KAMPALA (Reuters) - Uganda’s government is proposing regulations including vetting new songs in a move critics say is aimed at discouraging negative comments about the authorities who are rattled by the popularity of pop star Bobi Wine.
The 36-year-old singer turned opposition politician, whose real name is Robert Kyagulanyi, has amassed a large following among the country’s disillusioned youths for the biting criticism of the government contained in his lyrics.
In power since 1986, President Yoweri Museveni, 74, is widely expected to seek re-election at the next polls in 2021.
Peace Mutuuzo, junior minister for gender, labor and social development, told Reuters in an interview the new regulations to govern the music and entertainment industry were already drafted and expected to be passed by cabinet by March.
Among the regulations are a range of restrictions including requiring artists to submit lyrics for songs and scripts for film and stage performances to authorities to be vetted.

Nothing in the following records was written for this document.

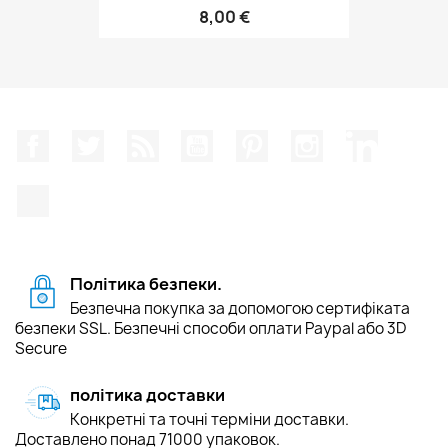
8,00 €
Facebook
Щебетати
Rss
YouTube
Pinterest
Instagram
LinkedIn
TikTok
Політика безпеки.
Безпечна покупка за допомогою сертифіката
безпеки SSL. Безпечні способи оплати Paypal або 3D
Secure
політика доставки
Конкретні та точні терміни доставки.
Доставлено понад 71000 упаковок.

Content deemed to contain offensive language, to be lewd or to copy someone else’s work, will be censured, the minister said. Musicians will also have to seek government permission to perform outside Uganda.

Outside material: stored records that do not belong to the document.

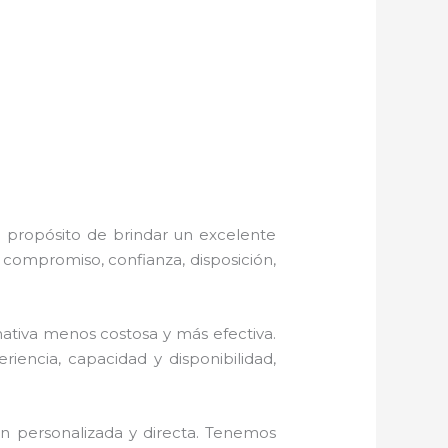
l propósito de brindar un excelente
, compromiso, confianza, disposición,
tiva menos costosa y más efectiva.
riencia, capacidad y disponibilidad,
n personalizada y directa.
Tenemos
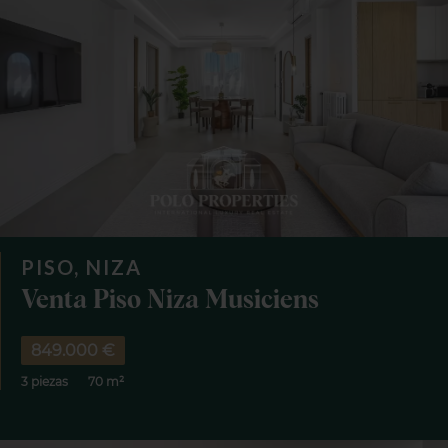
PISO, NIZA
Venta Piso Niza Musiciens
849.000 €
3 piezas
70 m²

“We cannot continue condoning as a country abusive language. This is one thing we know has been happening within the creative industry. People compose songs to abuse others,” Mutuuzo said.
Musicians and other artists will also have to register with the government and obtain a practicing license which can be revoked for a range of violations.

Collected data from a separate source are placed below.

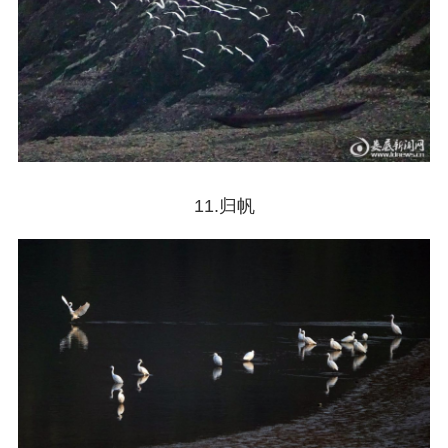
11.归帆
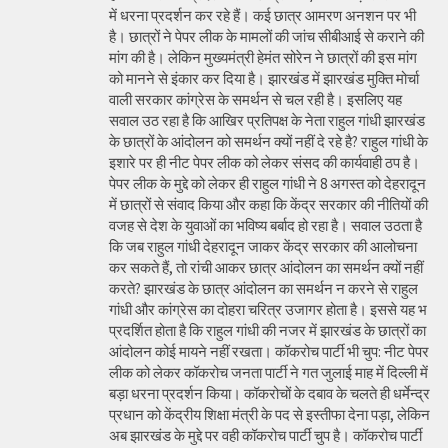
में धरना प्रदर्शन कर रहे हैं। कई छात्र आमरण अनशन पर भी
है। छात्रों ने पेपर लीक के मामलों की जांच सीबीआई से कराने की
मांग की है। लेकिन मुख्यमंत्री हेमंत सोरेन ने छात्रों की इस मांग
को मानने से इंकार कर दिया है। झारखंड में झारखंड मुक्ति मोर्चा
वाली सरकार कांग्रेस के समर्थन से चल रही है। इसलिए यह
सवाल उठ रहा है कि आखिर प्रतिपक्ष के नेता राहुल गांधी झारखंड
के छात्रों के आंदोलन को समर्थन क्यों नहीं दे रहे है? राहुल गांधी के
इशारे पर ही नीट पेपर लीक को लेकर संसद की कार्यवाही ठप है।
पेपर लीक के मुद्दे को लेकर ही राहुल गांधी ने 8 अगस्त को देहरादून
में छात्रों से संवाद किया और कहा कि केंद्र सरकार की नीतियों की
वजह से देश के युवाओं का भविष्य बर्बाद हो रहा है। सवाल उठता है
कि जब राहुल गांधी देहरादून जाकर केंद्र सरकार की आलोचना
कर सकते हैं, तो रांची आकर छात्र आंदोलन का समर्थन क्यों नहीं
करते? झारखंड के छात्र आंदोलन का समर्थन न करने से राहुल
गांधी और कांग्रेस का दोहरा चरित्र उजागर होता है। इससे यह भ
प्रदर्शित होता है कि राहुल गांधी की नजर में झारखंड के छात्रों का
आंदोलन कोई मायने नहीं रखता। कॉकरोच पार्टी भी चुप: नीट पेपर
लीक को लेकर कॉकरोच जनता पार्टी ने गत जुलाई माह में दिल्ली में
बड़ा धरना प्रदर्शन किया। कॉकरोचों के दबाव के चलते ही धर्मेन्द्र
प्रधान को केंद्रीय शिक्षा मंत्री के पद से इस्तीफा देना पड़ा, लेकिन
अब झारखंड के मुद्दे पर वही कॉकरोच पार्टी चुप है। कॉकरोच पार्टी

“Any artist or entertainer who is in gross breach of the guidelines shall have his/her certificate revoked,” a copy of the proposed regulations seen by Reuters reads.
Museveni’s critics say he has become increasingly intolerant of dissent as his support has waned, with security forces often putting down opposition rallies and protests with teargas, beatings and detentions.
John Segawa, an actor and film director, told Reuters the new rules were meant to intimidate artists critical of the government.
“Where is our right to free expression guaranteed in the constitution if we need to submit our works for approval?,” he said.
Authorities have recently canceled several planned performances by Bobi Wine, who has accused the government of seeking to cut him off from a key source of income as retribution for his anti-government stance.
Uganda human rights lawyer Ladislas Rwakafuzi described the regulations as “a punishing political move” to send a message to Bobi Wine and other critical voices in the entertainment industry.